Ook de muziek vormt geen eenheid en wisselt tussen Italiaanse smartlap en ruige rock van Iggy Pop. Dit werkt heel verstorend. Mooie momenten zijn er toch wel, zoals wanneer de vader (Cas Enklaar) vertrekt en ‘de woestijn ingaat’ en daarbij ook letterlijk uit de theatraliteit stapt. Enklaar gaat zelfs verder dan alleen het toneel af, hij loopt de gang op en zelfs de schouwburg uit. Gevolgd door een videocamera zien wij hem verdwijnen in de regenachtige straten van Utrecht.
Ondanks de sterke choreografie, het prikkelende videowerk en de fascinerende scenografie lijkt Teorema slechts een voorzichtige kennismaking tussen tekst en dans, waarbij men niet verder komt dan zich aan elkaar voor te stellen. Uiteindelijk lijkt de tekst hier de vreemdeling, en voelt Greco zich als een vis in het water.
Toen het begon had ik zoiets van waar ben ik in godsnaam terecht gekomen. De muziek was in het begin echt slecht en normaal gesproken vind ik dat soort muziek wel goed. Later werd de muziek gelukkig wel iets beter. En de voorstelling was op sommige momenten ook wel grappig maar ik zou er niet nog een keer naar toe gaan, 1 keer is meer dan genoeg. Dus 1 gewei voor de moeite en 1 voor de grappige momenten.

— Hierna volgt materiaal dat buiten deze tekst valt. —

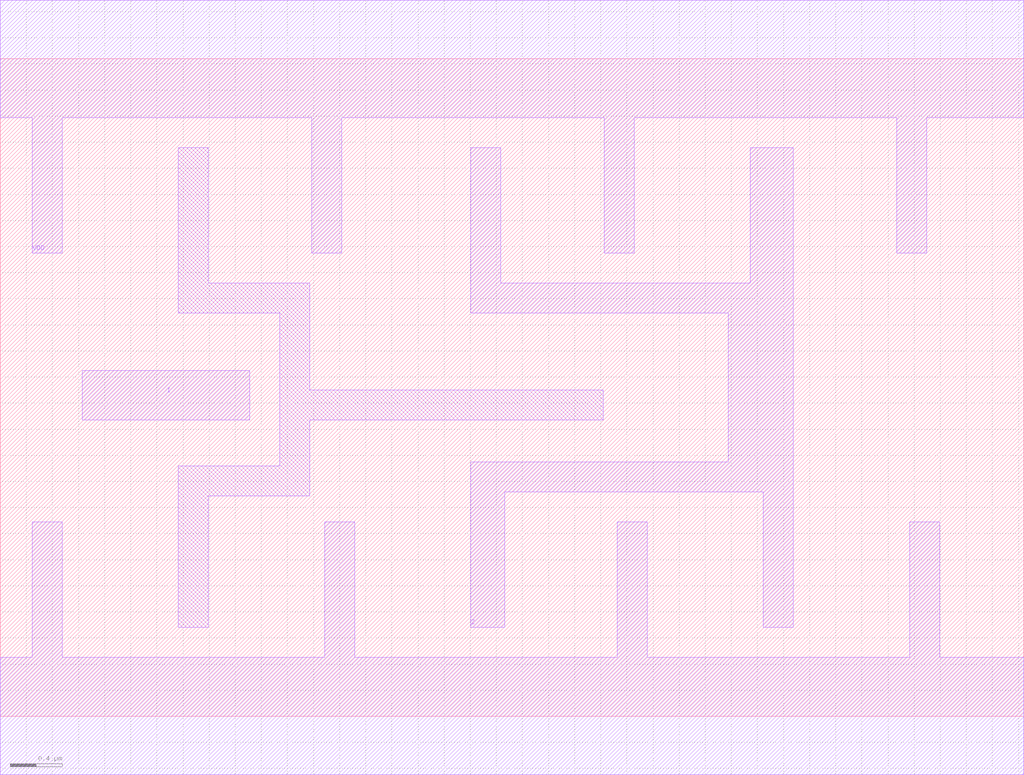
<source format=lef>
# Copyright 2022 GlobalFoundries PDK Authors
#
# Licensed under the Apache License, Version 2.0 (the "License");
# you may not use this file except in compliance with the License.
# You may obtain a copy of the License at
#
#      http://www.apache.org/licenses/LICENSE-2.0
#
# Unless required by applicable law or agreed to in writing, software
# distributed under the License is distributed on an "AS IS" BASIS,
# WITHOUT WARRANTIES OR CONDITIONS OF ANY KIND, either express or implied.
# See the License for the specific language governing permissions and
# limitations under the License.

MACRO gf180mcu_fd_sc_mcu9t5v0__buf_4
  CLASS core ;
  FOREIGN gf180mcu_fd_sc_mcu9t5v0__buf_4 0.0 0.0 ;
  ORIGIN 0 0 ;
  SYMMETRY X Y ;
  SITE GF018hv5v_green_sc9 ;
  SIZE 7.84 BY 5.04 ;
  PIN I
    DIRECTION INPUT ;
    ANTENNAGATEAREA 3.414 ;
    PORT
      LAYER Metal1 ;
        POLYGON 0.63 2.27 1.91 2.27 1.91 2.65 0.63 2.65  ;
    END
  END I
  PIN Z
    DIRECTION OUTPUT ;
    ANTENNADIFFAREA 3.642 ;
    PORT
      LAYER Metal1 ;
        POLYGON 3.605 3.09 4.62 3.09 5.575 3.09 5.575 1.95 3.605 1.95 3.605 0.68 3.865 0.68 3.865 1.72 5.845 1.72 5.845 0.68 6.075 0.68 6.075 4.36 5.745 4.36 5.745 3.32 4.62 3.32 3.835 3.32 3.835 4.36 3.605 4.36  ;
    END
  END Z
  PIN VDD
    DIRECTION INOUT ;
    USE power ;
    SHAPE ABUTMENT ;
    PORT
      LAYER Metal1 ;
        POLYGON 0 4.59 0.245 4.59 0.245 3.55 0.475 3.55 0.475 4.59 2.385 4.59 2.385 3.55 2.615 3.55 2.615 4.59 4.62 4.59 4.625 4.59 4.625 3.55 4.855 3.55 4.855 4.59 6.865 4.59 6.865 3.55 7.095 3.55 7.095 4.59 7.84 4.59 7.84 5.49 4.62 5.49 0 5.49  ;
    END
  END VDD
  PIN VSS
    DIRECTION INOUT ;
    USE ground ;
    SHAPE ABUTMENT ;
    PORT
      LAYER Metal1 ;
        POLYGON 0 -0.45 7.84 -0.45 7.84 0.45 7.195 0.45 7.195 1.49 6.965 1.49 6.965 0.45 4.955 0.45 4.955 1.49 4.725 1.49 4.725 0.45 2.715 0.45 2.715 1.49 2.485 1.49 2.485 0.45 0.475 0.45 0.475 1.49 0.245 1.49 0.245 0.45 0 0.45  ;
    END
  END VSS
  OBS
      LAYER Metal1 ;
        POLYGON 1.365 3.09 2.14 3.09 2.14 1.92 1.365 1.92 1.365 0.68 1.595 0.68 1.595 1.69 2.37 1.69 2.37 2.27 4.62 2.27 4.62 2.5 2.37 2.5 2.37 3.32 1.595 3.32 1.595 4.36 1.365 4.36  ;
  END
END gf180mcu_fd_sc_mcu9t5v0__buf_4

</source>
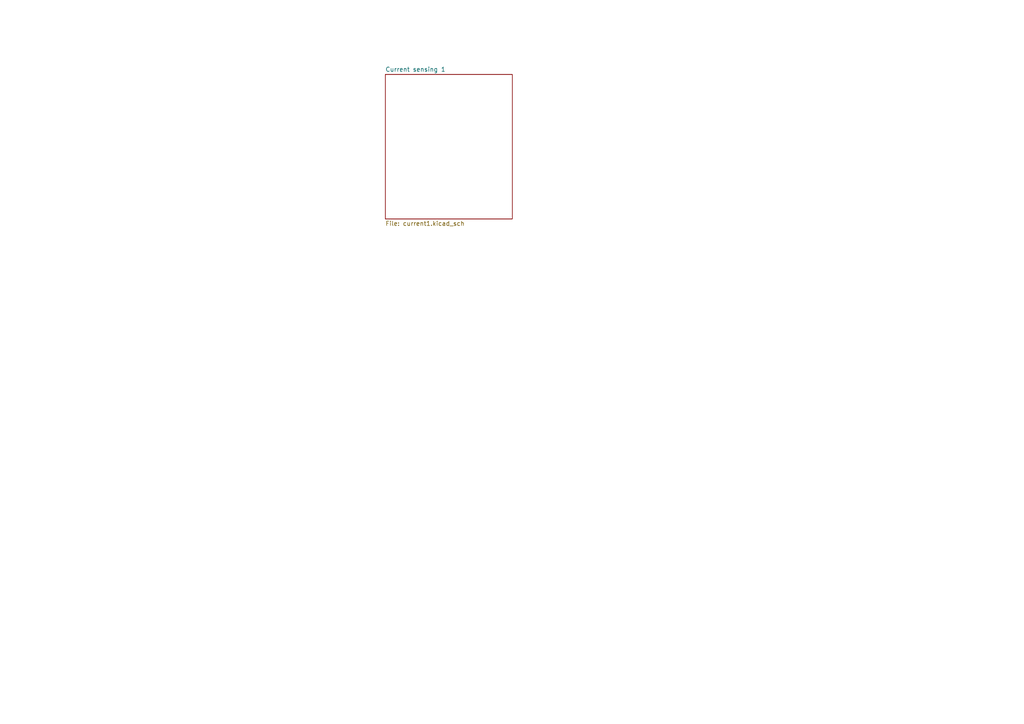
<source format=kicad_sch>
(kicad_sch
	(version 20231120)
	(generator "eeschema")
	(generator_version "8.0")
	(uuid "cbce0c98-a89f-41b0-9f73-8b16d417531a")
	(paper "A4")
	(lib_symbols)
	(sheet
		(at 111.76 21.59)
		(size 36.83 41.91)
		(fields_autoplaced yes)
		(stroke
			(width 0.1524)
			(type solid)
		)
		(fill
			(color 0 0 0 0.0000)
		)
		(uuid "22833949-8264-4e99-8b13-b01e30837325")
		(property "Sheetname" "Current sensing 1"
			(at 111.76 20.8784 0)
			(effects
				(font
					(size 1.27 1.27)
				)
				(justify left bottom)
			)
		)
		(property "Sheetfile" "current1.kicad_sch"
			(at 111.76 64.0846 0)
			(effects
				(font
					(size 1.27 1.27)
				)
				(justify left top)
			)
		)
		(instances
			(project "ATM90E32-breakout"
				(path "/cbce0c98-a89f-41b0-9f73-8b16d417531a"
					(page "2")
				)
			)
		)
	)
	(sheet_instances
		(path "/"
			(page "1")
		)
	)
)
</source>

En 3 tomaten voor het slechte verhaal en de muziek.
“Het waren gelukkig maar vrijkaartjes”, zeiden de dames naast mij tegen elkaar. Zo erg vond ik het nou ook weer niet, maar dit was my-first-Provily en ik ben niet dolenthousiast geworden. Niet dat ik geshockeerd was van het overdadige/functieloze bloot, hoor. Maar de scènes waren me ofwel te nietszeggend danwel te theatraal. Hmmm, bestaat er eigenlijk zoiets als ‘te theatraal’ in het theater? Okay, dan toch één gewei, omdat het me aan het denken zette over deze vraag. En voor de Slauerhoff-voordracht!